Translating the agreements into every official EU language can take months due to the legal scrubbing required before the ratification process begins. The EU executive has confirmed to Euronews that trade chief Maroš Šefčovič told EU trade ministers in February that the trade deal with India concluded on 27 January could serve as a test case for using English as the main language during ratification.

“We lost almost €300 billion by not having the Mercosur agreement in place since 2021, if it comes to the GDP, and more than €200 billion in export opportunities,” Šefčovič told journalists after meeting ministers on 20 February, adding that once negotiations end it can take up to 2.5 years before businesses can operate in partner countries.

“In today’s world, we cannot simply lose the time,” he said.

Šefčovič said the Commission would ensure the agreements are translated into all 24 official EU languages once published in the Official Journal, i.e. after ratification.
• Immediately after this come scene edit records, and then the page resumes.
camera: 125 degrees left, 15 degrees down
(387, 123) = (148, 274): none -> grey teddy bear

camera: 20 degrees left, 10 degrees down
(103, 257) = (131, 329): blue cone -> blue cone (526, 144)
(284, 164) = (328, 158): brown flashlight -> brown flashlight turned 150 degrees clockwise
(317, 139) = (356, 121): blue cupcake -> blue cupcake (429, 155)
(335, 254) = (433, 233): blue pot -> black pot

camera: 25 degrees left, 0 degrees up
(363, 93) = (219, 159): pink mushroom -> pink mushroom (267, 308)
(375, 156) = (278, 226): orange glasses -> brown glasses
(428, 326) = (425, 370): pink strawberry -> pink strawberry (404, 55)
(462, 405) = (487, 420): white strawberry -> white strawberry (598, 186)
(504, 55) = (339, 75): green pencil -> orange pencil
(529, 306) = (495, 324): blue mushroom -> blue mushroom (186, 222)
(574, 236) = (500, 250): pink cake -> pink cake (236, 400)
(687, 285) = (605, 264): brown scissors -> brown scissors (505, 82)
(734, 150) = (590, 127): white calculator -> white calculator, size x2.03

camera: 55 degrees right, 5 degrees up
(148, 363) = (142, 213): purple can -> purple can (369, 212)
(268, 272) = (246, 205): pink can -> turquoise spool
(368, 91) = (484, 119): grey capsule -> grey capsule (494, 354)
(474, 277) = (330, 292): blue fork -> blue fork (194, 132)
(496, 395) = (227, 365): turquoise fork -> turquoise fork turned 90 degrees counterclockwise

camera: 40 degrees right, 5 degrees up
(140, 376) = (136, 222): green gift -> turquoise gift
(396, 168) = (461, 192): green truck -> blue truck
He added the proposal was backed by at least seven member states at the meeting, though not all countries had time to speak.

French sources who spoke to Euronews were insistent that Paris would vigorously oppose the move to English-only agreements if necessary.

“As a matter of principle, we defend the use of all the languages of the Union, and in particular French, which is one of the EU’s working languages,” one official told Euronews.

‘Transparency, precision and understanding’

Language policy in the bloc’s institutions remains politically sensitive for countries such as France, whose language has declined sharply over the past decades as English massively dominates daily work in the European Union institutions – despite French, German and English being the three working languages.

“Switching entirely to English raises a legal and democratic issue, and the Commission is well aware of it,” an EU diplomat told Euronews.

On its website, the European Commission says linguistic diversity is essential and that the EU promotes multilingualism in its institutional work.

The bloc once even had a commissioner dedicated to multilingualism, though the portfolio was gradually merged with others and eventually disappeared.

“I have the impression that in some cases the Commission seizes the opportunity to push the idea that English has a superior status, and that the other official languages are translation languages that can come later,” Michele Gazzola, expert in language policy, said.

He added that relying only on English during ratification could pose problems for members of the European Parliament, and even more so if national parliaments are involved.

“It’s a matter of transparency, precision and understanding.”